More about the author: Leslie Berlin

Leslie Berlin tells how she came to write about Robert Noyce: “I knew I wanted to write about the history of Silicon Valley and began reading everything I could on the subject. Soon, I noticed that one name – Bob Noyce – kept coming up.

“If I wanted to learn about invention, there Noyce was with his seminal work on the integrated circuit, the device at the heart of the electronics revolution. If high-tech entrepreneurship was the topic, Noyce appeared, front and center, founding Intel and Fairchild Semiconductor. The role of government in the formation of Silicon Valley? The work of venture capitalists and angel investors? Again Noyce played prominent roles.
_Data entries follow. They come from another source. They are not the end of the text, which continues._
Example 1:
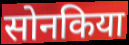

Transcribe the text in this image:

सोनकिया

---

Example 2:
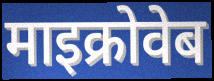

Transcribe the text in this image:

माइक्रोवेब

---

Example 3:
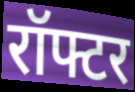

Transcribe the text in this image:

रॉफ्टर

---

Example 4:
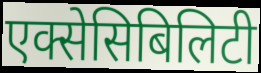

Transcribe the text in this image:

एक्सेसिबिलिटी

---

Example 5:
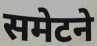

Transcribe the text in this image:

समेटने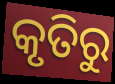
କୃତିରୁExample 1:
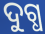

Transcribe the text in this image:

ଦୁଗ୍ଧ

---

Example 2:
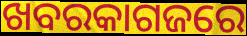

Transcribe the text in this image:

ଖବରକାଗଜରେ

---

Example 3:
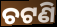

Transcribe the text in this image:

ଚଟଣି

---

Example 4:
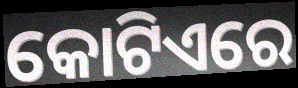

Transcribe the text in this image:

କୋଟିଏରେ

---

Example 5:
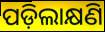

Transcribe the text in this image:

ପଡ଼ିଲାକ୍ଷଣିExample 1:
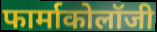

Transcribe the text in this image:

फार्माकोलॉजी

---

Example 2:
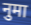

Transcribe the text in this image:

नुमा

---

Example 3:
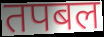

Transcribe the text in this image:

तपबल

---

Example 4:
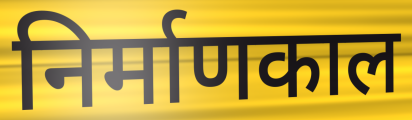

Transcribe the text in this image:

निर्माणकाल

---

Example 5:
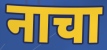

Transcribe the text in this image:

नाचा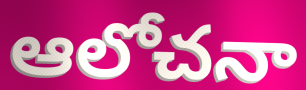
ఆలోచనా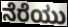
ನೆರೆಯುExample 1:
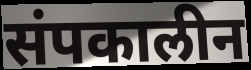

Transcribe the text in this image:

संपकालीन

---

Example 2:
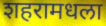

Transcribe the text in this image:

शहरामधला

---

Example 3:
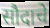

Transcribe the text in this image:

सौदाचे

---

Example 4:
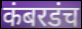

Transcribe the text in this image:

कंबरडंच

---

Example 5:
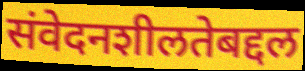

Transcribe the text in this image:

संवेदनशीलतेबद्दल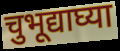
चुभूद्याघ्याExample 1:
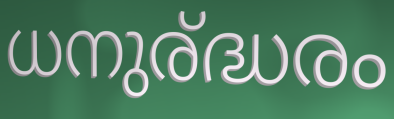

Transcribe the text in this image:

ധനുര്ദ്ധരം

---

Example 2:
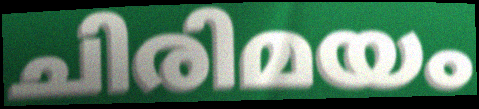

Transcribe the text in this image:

ചിരിമയം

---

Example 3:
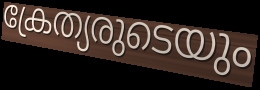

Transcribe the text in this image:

ക്രേത്യരുടെയും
And Noyce, a daredevil adventurer, seemed to embody the risk-seeking culture of Silicon Valley.

“I decided that the best way to get a handle on the origins of the high-tech revolution would be to read a biography of this Noyce fellow,” Berlin continues. “But when I looked for the biography, there was none. So I set out to write one.”

Photo by Aicha Nystrom

Almost ten years later, the biography is here. Berlin’s training as a historian and her narrative skills honed as a onetime speechwriter for a Fortune 500 CEO enable her to tell Noyce’s story in language “so engagingly narrated,” as one reviewer put it, “that you don't realize how much business and technology you are learning along the way.” Berlin draws on more than 100 interviews and dozens of never-before-seen documents to bring Noyce’s story to life.
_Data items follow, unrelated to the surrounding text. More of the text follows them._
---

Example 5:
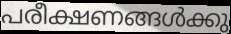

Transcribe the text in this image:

പരീക്ഷണങ്ങൾക്കു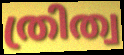
ത്രിത്വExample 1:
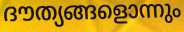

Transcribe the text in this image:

ദൗത്യങ്ങളൊന്നും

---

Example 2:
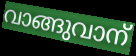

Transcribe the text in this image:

വാങ്ങുവാന്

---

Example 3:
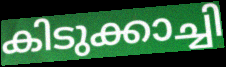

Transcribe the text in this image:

കിടുക്കാച്ചി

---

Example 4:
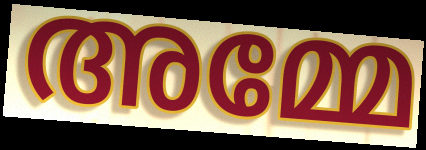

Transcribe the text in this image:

അമ്മേ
A Visiting Scholar in the History and Philosophy of Science and Technology at Stanford, Berlin is also Project Historian for the Silicon Valley Archives, a division of the Stanford University Department of Special Collections. In this capacity, she working to find and preserve key papers and artifacts pertaining to the history of Silicon Valley. “Capturing the history of a place that considers self-obsolescence the pinnacle of success is not easy, but it is important,” Berlin says. “In a region so focused on the future, it is essential that we also do not forget the past.”

Berlin lives in the San Francisco Bay Area. She holds a Ph.D. in History from Stanford and a B.A. in American Studies from Yale. The Man Behind the Microchip: Robert Noyce and the Invention of Silicon Valley is her first book.